*Task requirements:*
When a line of the entries contains "DCode", please list that line.

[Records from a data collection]
=== Begin Enclosure ===
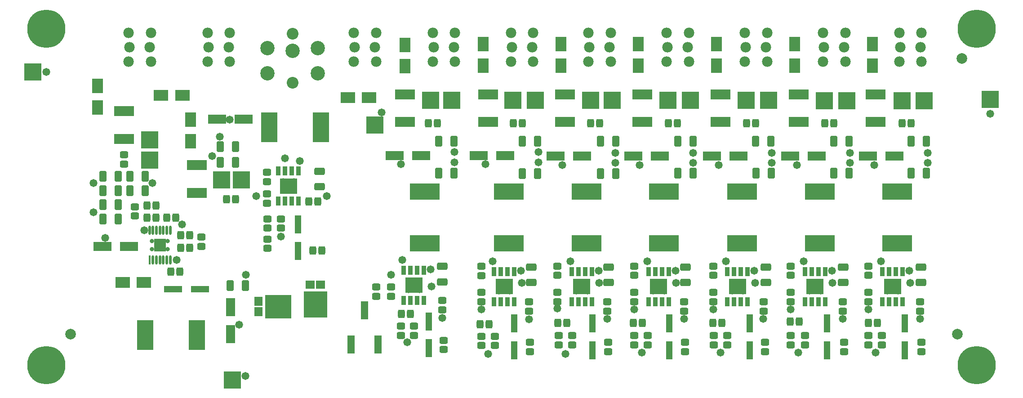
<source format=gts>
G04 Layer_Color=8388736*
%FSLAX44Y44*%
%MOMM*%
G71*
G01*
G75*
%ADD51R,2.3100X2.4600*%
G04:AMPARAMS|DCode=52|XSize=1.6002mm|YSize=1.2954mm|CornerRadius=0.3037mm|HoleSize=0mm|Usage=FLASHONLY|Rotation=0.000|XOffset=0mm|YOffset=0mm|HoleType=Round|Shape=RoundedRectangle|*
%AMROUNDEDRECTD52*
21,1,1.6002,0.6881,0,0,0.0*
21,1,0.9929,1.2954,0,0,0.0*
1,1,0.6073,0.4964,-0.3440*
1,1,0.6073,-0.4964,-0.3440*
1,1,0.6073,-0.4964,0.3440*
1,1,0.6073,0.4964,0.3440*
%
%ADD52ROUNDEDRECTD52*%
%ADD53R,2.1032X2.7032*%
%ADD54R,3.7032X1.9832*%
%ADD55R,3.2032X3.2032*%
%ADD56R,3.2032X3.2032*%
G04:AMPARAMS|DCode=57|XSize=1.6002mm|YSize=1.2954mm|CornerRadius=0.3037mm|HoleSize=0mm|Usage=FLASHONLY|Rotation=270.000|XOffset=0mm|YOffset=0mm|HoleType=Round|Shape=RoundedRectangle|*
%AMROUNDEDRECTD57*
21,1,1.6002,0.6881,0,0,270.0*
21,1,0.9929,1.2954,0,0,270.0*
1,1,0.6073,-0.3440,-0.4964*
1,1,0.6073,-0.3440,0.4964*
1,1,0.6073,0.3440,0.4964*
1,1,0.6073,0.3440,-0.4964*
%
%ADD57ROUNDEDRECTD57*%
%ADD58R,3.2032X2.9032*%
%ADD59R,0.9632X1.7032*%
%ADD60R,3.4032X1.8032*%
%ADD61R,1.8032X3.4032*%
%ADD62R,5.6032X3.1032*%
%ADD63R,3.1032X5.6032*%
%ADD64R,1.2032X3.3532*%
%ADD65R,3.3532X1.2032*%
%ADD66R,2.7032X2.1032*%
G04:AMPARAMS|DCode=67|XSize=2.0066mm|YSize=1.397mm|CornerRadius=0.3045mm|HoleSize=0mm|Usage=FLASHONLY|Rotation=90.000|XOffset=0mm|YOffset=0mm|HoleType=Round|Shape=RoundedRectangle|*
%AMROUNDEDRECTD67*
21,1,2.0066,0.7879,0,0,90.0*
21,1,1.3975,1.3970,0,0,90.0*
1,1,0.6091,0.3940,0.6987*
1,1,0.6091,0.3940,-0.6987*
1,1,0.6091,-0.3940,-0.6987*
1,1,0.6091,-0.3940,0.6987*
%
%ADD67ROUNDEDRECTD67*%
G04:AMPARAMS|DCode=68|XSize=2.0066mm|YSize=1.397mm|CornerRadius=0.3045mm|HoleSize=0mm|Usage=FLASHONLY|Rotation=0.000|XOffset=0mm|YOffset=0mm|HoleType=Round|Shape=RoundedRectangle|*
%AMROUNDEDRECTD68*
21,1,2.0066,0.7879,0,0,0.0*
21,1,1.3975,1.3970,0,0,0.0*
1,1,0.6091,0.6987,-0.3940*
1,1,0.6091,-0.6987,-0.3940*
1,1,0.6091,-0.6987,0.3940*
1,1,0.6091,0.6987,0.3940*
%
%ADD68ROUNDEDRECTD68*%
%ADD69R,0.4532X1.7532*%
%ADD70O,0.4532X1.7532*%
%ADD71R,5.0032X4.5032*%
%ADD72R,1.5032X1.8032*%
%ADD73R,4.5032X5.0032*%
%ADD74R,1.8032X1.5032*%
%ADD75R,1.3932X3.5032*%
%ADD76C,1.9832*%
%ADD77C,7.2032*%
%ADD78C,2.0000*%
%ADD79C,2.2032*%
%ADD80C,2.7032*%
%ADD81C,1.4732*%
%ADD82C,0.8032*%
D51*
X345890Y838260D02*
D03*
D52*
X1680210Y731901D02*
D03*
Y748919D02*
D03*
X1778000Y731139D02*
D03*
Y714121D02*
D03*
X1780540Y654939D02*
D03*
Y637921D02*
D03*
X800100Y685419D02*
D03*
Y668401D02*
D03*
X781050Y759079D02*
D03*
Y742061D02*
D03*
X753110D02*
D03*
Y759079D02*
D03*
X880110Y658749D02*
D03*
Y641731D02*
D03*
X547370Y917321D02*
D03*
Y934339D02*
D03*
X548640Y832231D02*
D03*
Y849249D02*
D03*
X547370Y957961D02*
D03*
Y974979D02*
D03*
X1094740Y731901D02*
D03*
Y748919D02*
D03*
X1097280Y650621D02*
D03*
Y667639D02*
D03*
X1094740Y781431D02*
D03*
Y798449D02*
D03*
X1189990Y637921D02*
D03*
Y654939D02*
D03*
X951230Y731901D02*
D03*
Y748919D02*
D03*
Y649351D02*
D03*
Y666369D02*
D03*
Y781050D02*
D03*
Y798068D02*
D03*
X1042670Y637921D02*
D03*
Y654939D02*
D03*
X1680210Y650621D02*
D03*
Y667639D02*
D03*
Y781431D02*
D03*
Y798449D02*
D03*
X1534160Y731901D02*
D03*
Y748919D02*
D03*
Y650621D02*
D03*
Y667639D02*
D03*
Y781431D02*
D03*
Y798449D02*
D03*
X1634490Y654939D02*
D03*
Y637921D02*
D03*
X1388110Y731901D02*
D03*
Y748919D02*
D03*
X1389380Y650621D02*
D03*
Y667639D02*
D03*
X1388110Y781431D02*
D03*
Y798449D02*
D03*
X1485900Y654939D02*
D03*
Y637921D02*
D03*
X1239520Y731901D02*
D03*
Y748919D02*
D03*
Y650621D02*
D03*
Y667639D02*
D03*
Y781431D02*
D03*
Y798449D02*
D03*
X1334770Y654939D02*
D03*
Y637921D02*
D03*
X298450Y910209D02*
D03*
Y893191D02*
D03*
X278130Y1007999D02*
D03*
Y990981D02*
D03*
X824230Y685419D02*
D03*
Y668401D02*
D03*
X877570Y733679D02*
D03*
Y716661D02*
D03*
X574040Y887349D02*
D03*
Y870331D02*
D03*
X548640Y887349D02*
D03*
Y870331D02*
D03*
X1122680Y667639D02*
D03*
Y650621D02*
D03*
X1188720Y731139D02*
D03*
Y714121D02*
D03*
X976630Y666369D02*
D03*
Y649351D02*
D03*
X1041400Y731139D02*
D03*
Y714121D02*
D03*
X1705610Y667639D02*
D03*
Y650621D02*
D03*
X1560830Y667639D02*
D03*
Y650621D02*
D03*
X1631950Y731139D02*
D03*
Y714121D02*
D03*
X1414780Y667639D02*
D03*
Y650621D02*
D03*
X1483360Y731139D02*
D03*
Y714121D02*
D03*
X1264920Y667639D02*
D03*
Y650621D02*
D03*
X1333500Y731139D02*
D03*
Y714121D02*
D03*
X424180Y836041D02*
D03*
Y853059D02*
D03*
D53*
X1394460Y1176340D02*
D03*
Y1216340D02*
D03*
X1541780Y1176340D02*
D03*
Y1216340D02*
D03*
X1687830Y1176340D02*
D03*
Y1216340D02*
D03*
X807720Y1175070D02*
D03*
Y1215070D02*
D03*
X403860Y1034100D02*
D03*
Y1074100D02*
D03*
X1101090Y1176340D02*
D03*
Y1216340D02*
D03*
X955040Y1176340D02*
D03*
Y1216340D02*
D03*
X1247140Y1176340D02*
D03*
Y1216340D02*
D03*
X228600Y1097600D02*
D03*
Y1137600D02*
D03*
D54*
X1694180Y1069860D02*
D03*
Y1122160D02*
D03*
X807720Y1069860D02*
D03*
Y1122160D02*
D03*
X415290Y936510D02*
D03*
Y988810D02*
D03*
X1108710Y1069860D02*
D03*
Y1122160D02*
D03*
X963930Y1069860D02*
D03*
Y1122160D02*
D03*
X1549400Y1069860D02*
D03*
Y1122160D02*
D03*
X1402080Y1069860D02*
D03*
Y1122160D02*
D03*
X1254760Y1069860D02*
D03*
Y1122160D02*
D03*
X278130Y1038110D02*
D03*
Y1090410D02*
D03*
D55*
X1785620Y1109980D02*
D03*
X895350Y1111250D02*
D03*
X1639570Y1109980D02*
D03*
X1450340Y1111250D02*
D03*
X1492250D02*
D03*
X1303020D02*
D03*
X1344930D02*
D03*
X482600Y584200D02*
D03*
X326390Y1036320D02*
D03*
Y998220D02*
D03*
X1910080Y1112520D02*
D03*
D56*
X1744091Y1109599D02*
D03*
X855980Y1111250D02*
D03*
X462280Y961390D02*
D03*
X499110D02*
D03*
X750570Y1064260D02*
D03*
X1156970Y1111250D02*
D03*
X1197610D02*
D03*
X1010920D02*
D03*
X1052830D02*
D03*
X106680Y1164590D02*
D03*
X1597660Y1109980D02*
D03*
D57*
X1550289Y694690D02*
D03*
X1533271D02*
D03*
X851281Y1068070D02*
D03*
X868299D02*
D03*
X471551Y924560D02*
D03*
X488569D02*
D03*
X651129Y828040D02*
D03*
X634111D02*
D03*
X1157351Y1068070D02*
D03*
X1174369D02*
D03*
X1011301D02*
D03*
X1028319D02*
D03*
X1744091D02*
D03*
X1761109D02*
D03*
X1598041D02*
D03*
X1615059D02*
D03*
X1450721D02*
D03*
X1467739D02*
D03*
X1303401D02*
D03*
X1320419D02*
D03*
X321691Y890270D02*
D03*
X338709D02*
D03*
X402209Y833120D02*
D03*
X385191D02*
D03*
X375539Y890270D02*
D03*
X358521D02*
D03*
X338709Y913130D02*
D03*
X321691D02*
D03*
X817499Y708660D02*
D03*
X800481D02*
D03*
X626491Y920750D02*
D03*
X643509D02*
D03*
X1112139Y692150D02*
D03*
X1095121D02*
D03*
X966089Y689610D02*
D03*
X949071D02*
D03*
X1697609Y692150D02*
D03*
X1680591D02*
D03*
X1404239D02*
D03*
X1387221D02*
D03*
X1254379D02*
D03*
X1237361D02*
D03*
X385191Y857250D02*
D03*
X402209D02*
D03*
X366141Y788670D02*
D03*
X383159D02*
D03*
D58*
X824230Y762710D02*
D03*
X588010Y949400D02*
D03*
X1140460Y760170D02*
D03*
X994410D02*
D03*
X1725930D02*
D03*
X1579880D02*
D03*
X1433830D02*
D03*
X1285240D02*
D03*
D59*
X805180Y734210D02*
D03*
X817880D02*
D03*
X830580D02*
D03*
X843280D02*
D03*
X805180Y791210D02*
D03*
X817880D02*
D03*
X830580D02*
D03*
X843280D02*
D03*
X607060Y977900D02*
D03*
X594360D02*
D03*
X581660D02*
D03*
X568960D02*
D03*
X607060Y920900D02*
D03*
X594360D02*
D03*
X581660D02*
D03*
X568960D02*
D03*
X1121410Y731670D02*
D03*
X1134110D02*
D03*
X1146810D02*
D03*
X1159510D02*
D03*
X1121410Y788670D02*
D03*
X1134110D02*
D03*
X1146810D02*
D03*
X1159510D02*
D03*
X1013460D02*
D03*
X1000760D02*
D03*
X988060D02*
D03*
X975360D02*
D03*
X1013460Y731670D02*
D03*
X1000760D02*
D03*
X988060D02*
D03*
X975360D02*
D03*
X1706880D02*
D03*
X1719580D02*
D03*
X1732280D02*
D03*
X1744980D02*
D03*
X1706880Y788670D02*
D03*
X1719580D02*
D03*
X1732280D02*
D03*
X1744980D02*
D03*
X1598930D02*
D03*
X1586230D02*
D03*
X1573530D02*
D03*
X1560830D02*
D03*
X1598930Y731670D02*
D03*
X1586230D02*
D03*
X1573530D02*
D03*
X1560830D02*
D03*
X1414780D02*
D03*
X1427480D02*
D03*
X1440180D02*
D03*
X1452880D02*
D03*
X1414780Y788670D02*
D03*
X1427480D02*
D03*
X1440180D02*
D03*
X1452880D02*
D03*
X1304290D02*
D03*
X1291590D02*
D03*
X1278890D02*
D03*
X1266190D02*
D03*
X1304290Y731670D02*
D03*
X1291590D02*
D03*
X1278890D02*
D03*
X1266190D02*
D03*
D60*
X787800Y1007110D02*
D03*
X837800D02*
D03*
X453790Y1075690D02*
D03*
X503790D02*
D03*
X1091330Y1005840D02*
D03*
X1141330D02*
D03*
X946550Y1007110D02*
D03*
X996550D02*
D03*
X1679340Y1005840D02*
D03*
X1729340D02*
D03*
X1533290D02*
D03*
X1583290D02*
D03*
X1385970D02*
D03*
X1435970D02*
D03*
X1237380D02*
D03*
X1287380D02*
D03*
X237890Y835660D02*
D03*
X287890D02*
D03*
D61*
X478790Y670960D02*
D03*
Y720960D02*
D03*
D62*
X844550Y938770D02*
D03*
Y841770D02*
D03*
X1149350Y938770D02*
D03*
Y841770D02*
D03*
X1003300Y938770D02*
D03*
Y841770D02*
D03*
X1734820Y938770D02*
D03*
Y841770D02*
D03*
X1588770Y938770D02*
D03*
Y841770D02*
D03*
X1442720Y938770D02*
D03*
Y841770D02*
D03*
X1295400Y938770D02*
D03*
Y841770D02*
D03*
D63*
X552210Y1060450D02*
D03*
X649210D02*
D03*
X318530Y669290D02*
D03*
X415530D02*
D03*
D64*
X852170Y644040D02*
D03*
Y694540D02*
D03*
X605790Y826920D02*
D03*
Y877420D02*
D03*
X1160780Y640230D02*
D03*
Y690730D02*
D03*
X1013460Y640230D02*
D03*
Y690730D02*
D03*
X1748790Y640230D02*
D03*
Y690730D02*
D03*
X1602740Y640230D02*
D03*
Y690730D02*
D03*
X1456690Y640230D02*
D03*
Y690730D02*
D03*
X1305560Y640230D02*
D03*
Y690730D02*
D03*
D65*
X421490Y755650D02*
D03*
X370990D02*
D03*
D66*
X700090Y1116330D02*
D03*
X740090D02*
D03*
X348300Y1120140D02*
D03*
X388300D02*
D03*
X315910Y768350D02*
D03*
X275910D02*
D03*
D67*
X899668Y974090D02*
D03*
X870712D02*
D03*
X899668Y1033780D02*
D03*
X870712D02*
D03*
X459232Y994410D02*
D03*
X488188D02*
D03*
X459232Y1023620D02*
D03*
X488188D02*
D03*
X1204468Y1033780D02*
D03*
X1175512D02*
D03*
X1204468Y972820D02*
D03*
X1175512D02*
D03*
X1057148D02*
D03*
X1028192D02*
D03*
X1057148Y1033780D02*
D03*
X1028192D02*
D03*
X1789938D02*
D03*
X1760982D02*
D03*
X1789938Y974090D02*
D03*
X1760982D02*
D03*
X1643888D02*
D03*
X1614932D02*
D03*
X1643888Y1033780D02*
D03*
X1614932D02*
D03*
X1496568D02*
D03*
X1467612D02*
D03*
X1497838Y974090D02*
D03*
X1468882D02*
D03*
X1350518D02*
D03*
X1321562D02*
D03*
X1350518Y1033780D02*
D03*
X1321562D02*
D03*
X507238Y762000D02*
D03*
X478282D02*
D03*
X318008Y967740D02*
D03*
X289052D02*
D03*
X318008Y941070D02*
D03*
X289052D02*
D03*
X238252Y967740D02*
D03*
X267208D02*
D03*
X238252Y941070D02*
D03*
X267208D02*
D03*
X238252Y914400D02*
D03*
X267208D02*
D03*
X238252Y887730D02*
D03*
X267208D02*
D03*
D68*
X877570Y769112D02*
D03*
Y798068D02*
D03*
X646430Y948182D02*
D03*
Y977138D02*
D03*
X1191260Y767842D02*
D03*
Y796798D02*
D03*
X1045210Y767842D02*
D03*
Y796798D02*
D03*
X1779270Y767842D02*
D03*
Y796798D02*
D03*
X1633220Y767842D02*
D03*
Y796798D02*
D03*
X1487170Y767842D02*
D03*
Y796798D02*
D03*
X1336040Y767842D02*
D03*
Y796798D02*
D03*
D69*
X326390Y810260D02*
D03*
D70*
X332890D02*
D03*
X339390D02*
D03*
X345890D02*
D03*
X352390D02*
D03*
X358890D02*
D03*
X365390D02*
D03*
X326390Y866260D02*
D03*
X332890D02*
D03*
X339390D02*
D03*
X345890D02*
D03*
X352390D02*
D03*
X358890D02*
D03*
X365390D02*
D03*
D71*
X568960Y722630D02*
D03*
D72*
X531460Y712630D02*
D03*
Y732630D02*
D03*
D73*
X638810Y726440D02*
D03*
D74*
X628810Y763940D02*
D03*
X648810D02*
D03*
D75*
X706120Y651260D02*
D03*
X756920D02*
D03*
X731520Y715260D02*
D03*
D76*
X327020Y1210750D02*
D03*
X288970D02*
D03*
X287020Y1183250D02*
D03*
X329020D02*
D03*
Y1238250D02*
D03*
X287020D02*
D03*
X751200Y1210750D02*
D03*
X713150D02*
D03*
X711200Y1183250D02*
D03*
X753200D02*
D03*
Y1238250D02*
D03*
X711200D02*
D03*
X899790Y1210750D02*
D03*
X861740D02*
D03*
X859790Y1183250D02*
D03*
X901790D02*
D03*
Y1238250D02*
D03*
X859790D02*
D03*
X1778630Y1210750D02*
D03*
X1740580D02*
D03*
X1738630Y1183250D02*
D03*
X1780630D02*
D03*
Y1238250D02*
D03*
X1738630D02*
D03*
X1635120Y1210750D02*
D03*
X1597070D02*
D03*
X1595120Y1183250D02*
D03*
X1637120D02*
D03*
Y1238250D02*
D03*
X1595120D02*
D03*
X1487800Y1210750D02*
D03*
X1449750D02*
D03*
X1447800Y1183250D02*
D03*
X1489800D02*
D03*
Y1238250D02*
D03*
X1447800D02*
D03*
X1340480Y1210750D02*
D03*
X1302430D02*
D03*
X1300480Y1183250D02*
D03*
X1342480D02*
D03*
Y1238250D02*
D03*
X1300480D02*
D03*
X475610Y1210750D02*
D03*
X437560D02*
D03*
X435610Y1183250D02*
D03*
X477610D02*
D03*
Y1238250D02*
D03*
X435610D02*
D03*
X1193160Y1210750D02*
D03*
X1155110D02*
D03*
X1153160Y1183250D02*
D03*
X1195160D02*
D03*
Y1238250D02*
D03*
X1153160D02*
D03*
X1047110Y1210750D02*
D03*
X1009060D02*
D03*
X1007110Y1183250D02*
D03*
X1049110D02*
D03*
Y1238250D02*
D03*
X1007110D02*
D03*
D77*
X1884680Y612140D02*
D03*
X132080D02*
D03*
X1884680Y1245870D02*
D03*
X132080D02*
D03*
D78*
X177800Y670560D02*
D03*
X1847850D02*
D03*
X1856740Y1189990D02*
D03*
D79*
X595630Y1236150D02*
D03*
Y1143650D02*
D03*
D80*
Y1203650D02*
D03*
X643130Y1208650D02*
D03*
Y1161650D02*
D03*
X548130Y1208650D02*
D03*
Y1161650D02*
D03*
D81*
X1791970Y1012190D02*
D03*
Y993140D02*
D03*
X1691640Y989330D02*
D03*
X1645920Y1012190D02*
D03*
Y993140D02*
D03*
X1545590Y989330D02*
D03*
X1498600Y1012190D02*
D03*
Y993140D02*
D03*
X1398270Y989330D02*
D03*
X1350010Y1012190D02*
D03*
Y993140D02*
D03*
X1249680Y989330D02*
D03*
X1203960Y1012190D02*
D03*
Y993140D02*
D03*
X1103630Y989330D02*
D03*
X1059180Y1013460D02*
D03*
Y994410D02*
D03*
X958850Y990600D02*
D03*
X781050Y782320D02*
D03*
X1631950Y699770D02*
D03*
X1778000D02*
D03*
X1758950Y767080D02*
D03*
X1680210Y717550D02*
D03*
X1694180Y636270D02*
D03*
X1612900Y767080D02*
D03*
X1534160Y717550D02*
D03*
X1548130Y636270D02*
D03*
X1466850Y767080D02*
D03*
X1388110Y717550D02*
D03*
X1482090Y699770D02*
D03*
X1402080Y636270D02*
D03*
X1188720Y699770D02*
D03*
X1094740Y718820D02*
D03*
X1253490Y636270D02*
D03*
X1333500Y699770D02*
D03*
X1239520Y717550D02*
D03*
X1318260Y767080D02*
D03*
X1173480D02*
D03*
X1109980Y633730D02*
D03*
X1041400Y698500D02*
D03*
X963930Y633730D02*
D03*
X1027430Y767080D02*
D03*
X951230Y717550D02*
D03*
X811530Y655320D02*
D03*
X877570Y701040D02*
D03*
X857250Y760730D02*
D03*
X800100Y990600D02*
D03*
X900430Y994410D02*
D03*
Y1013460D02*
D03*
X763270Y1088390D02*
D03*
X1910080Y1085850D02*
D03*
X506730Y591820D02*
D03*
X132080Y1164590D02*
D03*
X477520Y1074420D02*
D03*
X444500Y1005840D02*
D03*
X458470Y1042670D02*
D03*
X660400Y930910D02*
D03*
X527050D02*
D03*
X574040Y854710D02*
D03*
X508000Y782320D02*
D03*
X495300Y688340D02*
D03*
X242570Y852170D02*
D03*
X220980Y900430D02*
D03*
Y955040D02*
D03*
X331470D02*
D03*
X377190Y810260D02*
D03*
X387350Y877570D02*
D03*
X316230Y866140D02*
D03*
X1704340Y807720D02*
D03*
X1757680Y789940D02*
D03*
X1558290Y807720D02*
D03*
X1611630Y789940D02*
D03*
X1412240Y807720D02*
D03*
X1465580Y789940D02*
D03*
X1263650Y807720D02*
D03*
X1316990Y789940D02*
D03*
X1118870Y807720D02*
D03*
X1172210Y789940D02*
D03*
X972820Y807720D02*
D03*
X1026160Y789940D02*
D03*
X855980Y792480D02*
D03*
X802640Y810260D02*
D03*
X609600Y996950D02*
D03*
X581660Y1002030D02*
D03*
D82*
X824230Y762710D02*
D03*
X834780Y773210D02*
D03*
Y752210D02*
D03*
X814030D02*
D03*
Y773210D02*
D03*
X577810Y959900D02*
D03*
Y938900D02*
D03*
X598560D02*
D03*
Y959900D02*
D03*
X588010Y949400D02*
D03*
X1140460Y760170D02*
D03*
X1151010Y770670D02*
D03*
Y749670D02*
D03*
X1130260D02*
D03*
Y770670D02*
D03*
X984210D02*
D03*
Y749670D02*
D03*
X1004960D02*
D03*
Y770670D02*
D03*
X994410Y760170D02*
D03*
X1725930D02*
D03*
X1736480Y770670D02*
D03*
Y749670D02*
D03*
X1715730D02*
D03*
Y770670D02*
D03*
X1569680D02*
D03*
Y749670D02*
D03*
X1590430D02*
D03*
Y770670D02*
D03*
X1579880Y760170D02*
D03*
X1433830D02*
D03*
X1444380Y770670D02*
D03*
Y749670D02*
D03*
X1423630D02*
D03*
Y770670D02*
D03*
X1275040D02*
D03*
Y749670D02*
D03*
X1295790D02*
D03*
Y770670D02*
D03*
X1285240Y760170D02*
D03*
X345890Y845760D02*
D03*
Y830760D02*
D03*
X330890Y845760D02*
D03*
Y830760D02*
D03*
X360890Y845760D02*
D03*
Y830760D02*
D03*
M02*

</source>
=== End Enclosure ===
=== Begin Enclosure ===
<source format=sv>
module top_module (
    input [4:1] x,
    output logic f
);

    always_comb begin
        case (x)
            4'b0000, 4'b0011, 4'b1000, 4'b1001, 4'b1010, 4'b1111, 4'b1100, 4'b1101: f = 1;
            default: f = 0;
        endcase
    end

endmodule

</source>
=== End Enclosure ===
*Answer section:*
G04:AMPARAMS|DCode=52|XSize=1.6002mm|YSize=1.2954mm|CornerRadius=0.3037mm|HoleSize=0mm|Usage=FLASHONLY|Rotation=0.000|XOffset=0mm|YOffset=0mm|HoleType=Round|Shape=RoundedRectangle|*
G04:AMPARAMS|DCode=57|XSize=1.6002mm|YSize=1.2954mm|CornerRadius=0.3037mm|HoleSize=0mm|Usage=FLASHONLY|Rotation=270.000|XOffset=0mm|YOffset=0mm|HoleType=Round|Shape=RoundedRectangle|*
G04:AMPARAMS|DCode=67|XSize=2.0066mm|YSize=1.397mm|CornerRadius=0.3045mm|HoleSize=0mm|Usage=FLASHONLY|Rotation=90.000|XOffset=0mm|YOffset=0mm|HoleType=Round|Shape=RoundedRectangle|*
G04:AMPARAMS|DCode=68|XSize=2.0066mm|YSize=1.397mm|CornerRadius=0.3045mm|HoleSize=0mm|Usage=FLASHONLY|Rotation=0.000|XOffset=0mm|YOffset=0mm|HoleType=Round|Shape=RoundedRectangle|*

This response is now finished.